— start of Data to process —
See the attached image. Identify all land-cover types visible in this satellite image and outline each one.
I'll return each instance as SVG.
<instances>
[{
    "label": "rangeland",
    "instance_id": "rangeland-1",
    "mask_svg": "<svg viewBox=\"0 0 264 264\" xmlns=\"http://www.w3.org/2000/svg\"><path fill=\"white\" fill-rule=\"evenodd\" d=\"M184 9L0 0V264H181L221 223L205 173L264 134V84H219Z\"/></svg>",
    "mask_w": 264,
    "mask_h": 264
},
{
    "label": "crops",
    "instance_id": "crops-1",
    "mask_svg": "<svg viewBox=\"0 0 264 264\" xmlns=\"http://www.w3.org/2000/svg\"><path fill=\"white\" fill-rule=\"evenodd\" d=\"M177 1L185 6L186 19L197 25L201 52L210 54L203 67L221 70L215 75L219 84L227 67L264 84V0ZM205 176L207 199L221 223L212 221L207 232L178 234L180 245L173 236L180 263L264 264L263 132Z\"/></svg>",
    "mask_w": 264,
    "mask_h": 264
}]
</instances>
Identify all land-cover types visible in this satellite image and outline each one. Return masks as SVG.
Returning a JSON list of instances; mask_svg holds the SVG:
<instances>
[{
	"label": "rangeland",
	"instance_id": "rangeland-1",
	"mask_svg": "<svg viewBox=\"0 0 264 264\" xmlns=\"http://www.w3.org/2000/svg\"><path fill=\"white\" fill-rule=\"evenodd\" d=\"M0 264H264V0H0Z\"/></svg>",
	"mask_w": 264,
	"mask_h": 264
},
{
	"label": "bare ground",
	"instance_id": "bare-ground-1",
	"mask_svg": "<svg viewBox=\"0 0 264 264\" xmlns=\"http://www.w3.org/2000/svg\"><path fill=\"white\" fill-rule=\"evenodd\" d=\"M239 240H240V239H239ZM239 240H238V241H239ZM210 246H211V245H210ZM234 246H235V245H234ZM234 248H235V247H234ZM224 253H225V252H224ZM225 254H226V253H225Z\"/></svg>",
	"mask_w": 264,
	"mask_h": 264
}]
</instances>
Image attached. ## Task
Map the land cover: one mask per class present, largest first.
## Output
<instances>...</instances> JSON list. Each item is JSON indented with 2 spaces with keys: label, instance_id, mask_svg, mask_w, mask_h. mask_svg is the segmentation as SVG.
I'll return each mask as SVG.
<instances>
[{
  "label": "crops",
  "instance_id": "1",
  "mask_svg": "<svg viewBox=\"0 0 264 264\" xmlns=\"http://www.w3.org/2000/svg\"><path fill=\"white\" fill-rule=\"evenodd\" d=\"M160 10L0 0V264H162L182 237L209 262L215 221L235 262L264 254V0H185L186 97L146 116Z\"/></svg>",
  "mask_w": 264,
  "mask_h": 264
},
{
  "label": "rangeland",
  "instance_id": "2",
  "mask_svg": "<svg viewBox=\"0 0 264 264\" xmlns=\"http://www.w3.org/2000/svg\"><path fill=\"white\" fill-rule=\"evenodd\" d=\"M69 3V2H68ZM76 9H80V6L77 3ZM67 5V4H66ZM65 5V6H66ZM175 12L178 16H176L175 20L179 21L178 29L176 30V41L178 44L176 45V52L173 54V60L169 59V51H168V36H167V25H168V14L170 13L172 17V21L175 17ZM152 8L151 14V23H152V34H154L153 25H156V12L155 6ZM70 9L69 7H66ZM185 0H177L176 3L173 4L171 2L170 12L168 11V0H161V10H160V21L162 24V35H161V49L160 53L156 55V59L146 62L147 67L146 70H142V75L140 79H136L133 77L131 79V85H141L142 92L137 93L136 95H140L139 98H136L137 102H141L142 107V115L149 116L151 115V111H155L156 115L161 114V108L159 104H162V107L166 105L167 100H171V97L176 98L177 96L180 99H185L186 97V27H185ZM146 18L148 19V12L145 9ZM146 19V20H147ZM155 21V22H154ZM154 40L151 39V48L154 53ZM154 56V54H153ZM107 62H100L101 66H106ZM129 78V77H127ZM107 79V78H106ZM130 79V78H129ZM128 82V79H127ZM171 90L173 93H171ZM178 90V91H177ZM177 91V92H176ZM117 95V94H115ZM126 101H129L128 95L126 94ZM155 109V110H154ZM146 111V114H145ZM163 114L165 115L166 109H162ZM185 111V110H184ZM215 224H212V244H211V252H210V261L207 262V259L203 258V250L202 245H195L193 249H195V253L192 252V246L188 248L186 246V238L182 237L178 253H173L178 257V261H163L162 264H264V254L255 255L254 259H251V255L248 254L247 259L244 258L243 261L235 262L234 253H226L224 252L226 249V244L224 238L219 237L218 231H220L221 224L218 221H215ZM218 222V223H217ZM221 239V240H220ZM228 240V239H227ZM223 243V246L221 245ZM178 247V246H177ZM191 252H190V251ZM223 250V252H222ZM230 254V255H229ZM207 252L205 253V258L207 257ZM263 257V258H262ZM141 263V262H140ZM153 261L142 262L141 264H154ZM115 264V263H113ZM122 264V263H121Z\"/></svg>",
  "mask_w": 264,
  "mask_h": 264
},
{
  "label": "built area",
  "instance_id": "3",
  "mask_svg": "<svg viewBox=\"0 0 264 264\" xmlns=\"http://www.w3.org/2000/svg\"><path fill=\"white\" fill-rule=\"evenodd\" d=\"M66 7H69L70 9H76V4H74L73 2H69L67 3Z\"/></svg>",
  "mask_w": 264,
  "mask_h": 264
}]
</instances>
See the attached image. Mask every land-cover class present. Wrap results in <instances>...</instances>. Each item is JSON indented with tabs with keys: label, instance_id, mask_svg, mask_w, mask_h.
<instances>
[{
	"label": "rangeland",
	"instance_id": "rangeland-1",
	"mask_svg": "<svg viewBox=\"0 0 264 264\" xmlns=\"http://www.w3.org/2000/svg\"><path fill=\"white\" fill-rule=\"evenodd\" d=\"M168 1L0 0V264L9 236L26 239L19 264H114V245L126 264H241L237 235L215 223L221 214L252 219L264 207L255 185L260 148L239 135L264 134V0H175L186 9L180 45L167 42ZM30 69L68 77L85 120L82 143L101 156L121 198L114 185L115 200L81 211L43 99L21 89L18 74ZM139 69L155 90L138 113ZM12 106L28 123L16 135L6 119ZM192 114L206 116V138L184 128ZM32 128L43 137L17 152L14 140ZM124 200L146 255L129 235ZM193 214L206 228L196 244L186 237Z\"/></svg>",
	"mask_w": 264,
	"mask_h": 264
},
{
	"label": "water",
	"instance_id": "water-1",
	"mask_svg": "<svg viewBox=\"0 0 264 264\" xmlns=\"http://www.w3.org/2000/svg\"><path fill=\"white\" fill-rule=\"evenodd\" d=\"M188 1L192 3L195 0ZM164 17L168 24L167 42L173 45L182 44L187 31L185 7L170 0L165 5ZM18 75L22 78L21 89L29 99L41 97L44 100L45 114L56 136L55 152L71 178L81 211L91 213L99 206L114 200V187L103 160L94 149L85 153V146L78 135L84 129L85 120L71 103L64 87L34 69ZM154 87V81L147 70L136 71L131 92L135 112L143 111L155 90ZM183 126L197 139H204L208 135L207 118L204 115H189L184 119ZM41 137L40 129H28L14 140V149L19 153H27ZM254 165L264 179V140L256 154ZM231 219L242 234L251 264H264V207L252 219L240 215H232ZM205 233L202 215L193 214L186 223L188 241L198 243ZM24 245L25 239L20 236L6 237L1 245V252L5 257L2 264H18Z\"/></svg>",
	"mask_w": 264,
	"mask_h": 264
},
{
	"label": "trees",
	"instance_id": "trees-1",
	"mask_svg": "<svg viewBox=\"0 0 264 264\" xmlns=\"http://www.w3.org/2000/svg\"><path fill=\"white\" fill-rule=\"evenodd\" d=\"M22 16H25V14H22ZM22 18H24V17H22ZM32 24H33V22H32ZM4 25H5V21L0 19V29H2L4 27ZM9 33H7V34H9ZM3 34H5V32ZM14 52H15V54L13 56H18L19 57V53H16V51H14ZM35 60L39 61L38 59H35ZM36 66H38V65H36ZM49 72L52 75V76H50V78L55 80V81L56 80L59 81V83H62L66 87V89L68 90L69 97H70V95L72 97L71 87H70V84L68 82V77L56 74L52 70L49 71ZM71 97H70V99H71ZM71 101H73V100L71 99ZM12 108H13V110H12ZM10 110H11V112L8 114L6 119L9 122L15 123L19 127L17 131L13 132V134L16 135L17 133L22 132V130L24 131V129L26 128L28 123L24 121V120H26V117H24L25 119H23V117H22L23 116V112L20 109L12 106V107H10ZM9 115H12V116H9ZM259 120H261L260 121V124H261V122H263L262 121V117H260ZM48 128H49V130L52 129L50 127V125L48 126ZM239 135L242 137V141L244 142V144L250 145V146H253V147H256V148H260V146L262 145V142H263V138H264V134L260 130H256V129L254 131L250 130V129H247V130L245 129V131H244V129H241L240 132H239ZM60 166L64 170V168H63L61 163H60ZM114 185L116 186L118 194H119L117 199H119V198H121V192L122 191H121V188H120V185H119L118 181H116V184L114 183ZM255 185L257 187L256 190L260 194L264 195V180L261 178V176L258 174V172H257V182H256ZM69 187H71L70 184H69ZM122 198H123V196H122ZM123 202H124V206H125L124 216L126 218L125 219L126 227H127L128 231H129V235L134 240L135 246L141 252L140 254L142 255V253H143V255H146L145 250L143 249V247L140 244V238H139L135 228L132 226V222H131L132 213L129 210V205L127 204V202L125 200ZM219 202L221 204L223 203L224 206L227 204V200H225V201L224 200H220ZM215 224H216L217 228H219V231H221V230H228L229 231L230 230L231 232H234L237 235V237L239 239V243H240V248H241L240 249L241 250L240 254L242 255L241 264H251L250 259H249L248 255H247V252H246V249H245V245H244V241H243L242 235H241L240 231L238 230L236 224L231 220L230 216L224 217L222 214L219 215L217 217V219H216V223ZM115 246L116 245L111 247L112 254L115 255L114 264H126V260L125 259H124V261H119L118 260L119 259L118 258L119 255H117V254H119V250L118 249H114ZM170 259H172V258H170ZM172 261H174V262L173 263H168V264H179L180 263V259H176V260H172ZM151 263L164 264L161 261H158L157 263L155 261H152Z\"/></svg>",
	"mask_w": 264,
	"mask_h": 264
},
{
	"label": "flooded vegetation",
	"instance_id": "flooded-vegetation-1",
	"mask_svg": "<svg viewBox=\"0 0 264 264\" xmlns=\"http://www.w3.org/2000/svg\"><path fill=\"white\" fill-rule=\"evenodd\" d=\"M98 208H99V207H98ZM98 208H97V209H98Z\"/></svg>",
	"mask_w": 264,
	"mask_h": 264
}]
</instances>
— end of Data to process —
State only the number of lines in the items above that contain the string "indented", matching case exactly.

2